The ADC’s current troubles did not emerge overnight. In recent months, tensions within the party escalated over leadership struggles, strategy disagreements, and competing ambitions among top figures.
The situation worsened amid reports of irreconcilable differences between Obi, Kwankwaso, and former Vice President Atiku Abubakar, who was also a central figure in opposition coalition talks.
Efforts to build a united front ahead of 2027 reportedly broke down due to mistrust, zoning disagreements, and control of party structures.
Their eventual defection to the NDC marked a turning point. Seen as a more viable platform for consolidating opposition strength, the NDC quickly became a magnet for lawmakers and political actors seeking stability and clearer leadership direction.
With the departure of key figures and a steady decline in its legislative strength, the ADC now faces a daunting struggle to maintain political relevance.

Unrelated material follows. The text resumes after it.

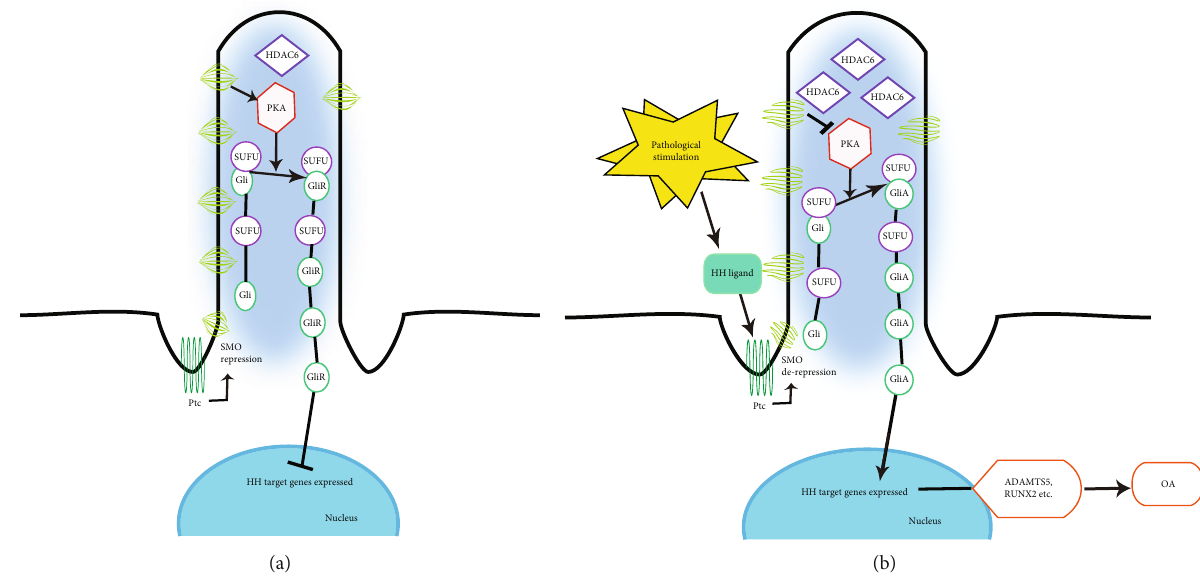
Figure 2: A brief diagram of Hh signaling under pathological stimuli. Histone deacetylase 6 (HDAC6) is a tubulin deacetylase that regulates the length of the primary cilia. Under normal conditions, the expression of HDAC6 maintains the length of the primary cilia. When the Hh ligand is not activated, Ptc inhibits SMO activity, puts it in a closed state, increases PKA activity, promotes phosphorylation of the SuFu and Gli complex, processes into a truncated repressor form of Gli repressor (GliR), and suppresses Hh target genes in the nucleus (a). Upon pathological stimulation, HDAC6 expression is abnormally increased, promoting primary ciliary elongation and activating the Hh signaling pathway. When the Hh ligand binds to the Ptc receptor to release inhibition of SMO, Smo inhibits Gli processing, causing the full-length Gli activator (GliA) to enter the nucleus to activate relevant target genes such as ADAMTS5 and RUNX2, which causes changes in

The loss of national figures like Obi and Kwankwaso, combined with the defection of lawmakers across multiple states, appears to have weakened its structure and electoral prospects.
Only last week, the party boasted 24 members of the House of Representatives, but it is now left with six.
Once the dominant opposition party, the Peoples Democratic Party may equally struggle to retain its status.
Though still officially the most formidable opposition in the House, the PDP currently has 29 members in the Green Chamber, down from 116 members in its ranks at the inauguration of the 10th National Assembly in June 2023.